Improving the effectiveness of immunotherapy for glioblastoma

Researchers at the Keck School of Medicine at the University Southern California (USC) utilised artificial intelligence (AI) to identify genes that reprogramme glioblastoma (GBM) cancer cells, changing them into dendritic cells (DCs) to effectively target and destroy cancer cells around them.

Glioblastoma, the most common and deadliest brain cancer in adults, has a patient survival rate of less than 10 percent five years after diagnosis. Despite the effectiveness of immunotherapy for other cancers, immune cells struggle to reach GBM tumours because of the blood-brain-barrier (BBB).

In the new study, the team used AI to find a set of genes that can convert human GBM cells into DCs, which could enable scientists to deliver that genetic material to GBM patients by embedding it within a viral vector. Dr David Tran is the study’s lead author and the associate professor of neurological surgery and neurology and division chief of neuro-oncology at the Keck School of Medicine. He also co-directs the USC Brain Tumor Center at USC Norris Comprehensive Cancer Center. He explained: “Forcing a cell with 20,000 genes to become something else is incredibly complex. Using traditional molecular approaches, it would be almost impossible to do.”

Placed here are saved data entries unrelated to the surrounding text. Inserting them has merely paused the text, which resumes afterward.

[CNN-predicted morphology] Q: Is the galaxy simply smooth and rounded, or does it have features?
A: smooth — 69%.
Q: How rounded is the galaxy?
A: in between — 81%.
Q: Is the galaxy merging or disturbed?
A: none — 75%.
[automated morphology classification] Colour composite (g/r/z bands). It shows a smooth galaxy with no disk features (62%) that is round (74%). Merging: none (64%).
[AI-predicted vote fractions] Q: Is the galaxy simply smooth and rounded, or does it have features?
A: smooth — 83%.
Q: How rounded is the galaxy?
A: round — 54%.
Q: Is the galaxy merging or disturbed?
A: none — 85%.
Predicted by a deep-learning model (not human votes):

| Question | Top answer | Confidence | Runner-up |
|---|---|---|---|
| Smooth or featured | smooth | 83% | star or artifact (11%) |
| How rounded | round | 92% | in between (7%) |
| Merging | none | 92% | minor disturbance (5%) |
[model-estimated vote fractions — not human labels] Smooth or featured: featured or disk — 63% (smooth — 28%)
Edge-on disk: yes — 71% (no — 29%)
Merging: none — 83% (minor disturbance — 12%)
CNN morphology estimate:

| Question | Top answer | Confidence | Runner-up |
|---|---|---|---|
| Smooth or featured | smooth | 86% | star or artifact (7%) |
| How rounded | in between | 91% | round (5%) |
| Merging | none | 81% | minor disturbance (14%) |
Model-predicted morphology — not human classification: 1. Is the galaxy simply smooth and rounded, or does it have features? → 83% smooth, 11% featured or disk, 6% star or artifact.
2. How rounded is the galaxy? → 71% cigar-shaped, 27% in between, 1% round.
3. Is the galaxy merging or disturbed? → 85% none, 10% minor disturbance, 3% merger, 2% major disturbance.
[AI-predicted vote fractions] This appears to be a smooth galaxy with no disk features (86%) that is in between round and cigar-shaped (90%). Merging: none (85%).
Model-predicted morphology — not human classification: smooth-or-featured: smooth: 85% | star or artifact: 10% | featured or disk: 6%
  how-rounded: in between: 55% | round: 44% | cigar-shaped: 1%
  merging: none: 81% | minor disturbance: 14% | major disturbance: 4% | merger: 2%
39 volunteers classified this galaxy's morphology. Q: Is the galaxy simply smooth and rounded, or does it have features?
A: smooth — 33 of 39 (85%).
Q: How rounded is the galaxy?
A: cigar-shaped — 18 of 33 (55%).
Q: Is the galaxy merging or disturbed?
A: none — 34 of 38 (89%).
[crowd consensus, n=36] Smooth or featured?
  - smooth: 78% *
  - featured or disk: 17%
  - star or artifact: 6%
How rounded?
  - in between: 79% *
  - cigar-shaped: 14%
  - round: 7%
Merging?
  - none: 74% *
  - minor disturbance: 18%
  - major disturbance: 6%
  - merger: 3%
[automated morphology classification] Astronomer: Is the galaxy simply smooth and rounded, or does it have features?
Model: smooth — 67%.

DCs are crucial in activating the immune response, sampling antigens and presenting them to other immune cells. Although prior evidence implies that DCs can fight GBM, researchers have not yet found a reliable way to get them past the BBB and into the tumour. Therefore, the team bypassed this huge difficulty by reprogramming cancer cells already located within the tumour.

However, specificity is a significant consideration. “We don’t want to give something to a patient that can convert all sorts of cells into DCs,” Dr Tran stated. Therefore, they developed a machine learning (ML) system that could query tens of thousands of genes and millions of gene-to-gene connections and identify those that can specifically target GBM cells and reprogramme them to resemble DCs.

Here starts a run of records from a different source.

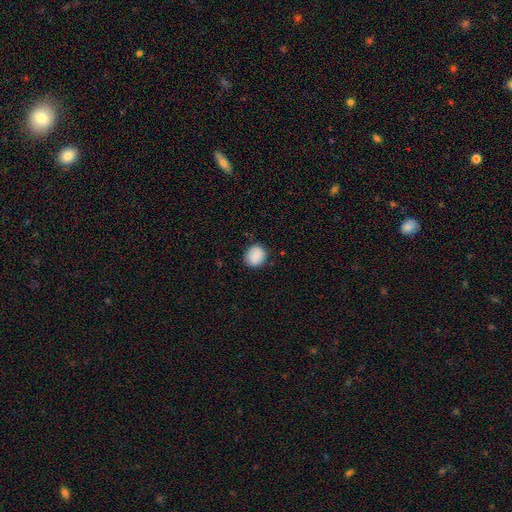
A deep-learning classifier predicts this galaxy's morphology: Smooth or featured? Predicted: smooth (p=0.80). How rounded? Predicted: round (p=0.71). Merging? Predicted: none (p=0.82).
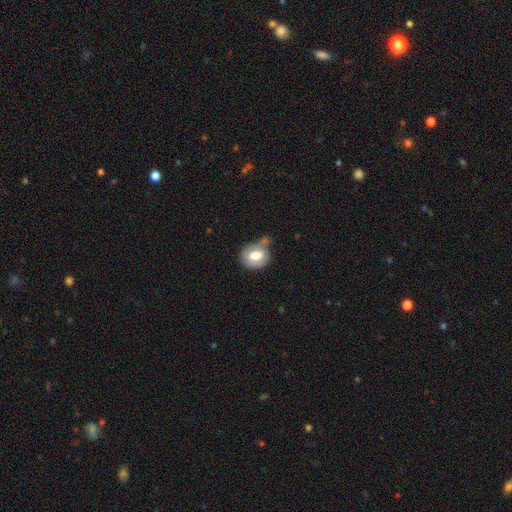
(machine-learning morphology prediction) Smooth or featured: smooth — 70% (featured or disk — 23%)
How rounded: round — 59% (in between — 40%)
Merging: none — 46% (minor disturbance — 29%)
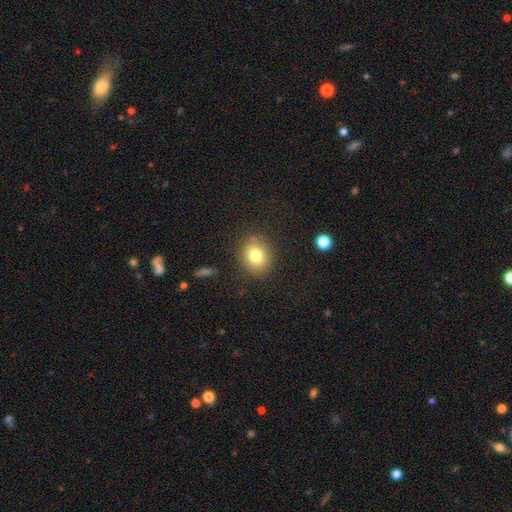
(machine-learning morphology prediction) A smooth galaxy with no disk features (78%) that is round (66%).

Vote fractions:
- Smooth or featured? smooth: 78% / star or artifact: 11% / featured or disk: 11%
- How rounded? round: 66% / in between: 33% / cigar-shaped: 1%
- Merging? none: 83% / minor disturbance: 11% / major disturbance: 4% / merger: 3%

Reprogramming GBM cells, when used with other immunotherapies, greatly improved the immune response and survival rates in mouse models. Immune checkpoint therapy and the novel approach enhanced survival chances by 75 percent. Furthermore, when combined with a classic DC vaccine, the new approach doubled the chance of survival. Neither of the two therapies alone increased GBM patient survival chance.  

Moving forward, the team plan to hone the list of human genes that can convert human GBM cells into cells resembling DCs, package the genetic material into a viral vector and start a round of safety and efficacy tests in animal models. The team will apply for approval to begin clinical trials in patients in several years if the approach is deemed safe and effective.

This study was published in Cancer Immunology Research.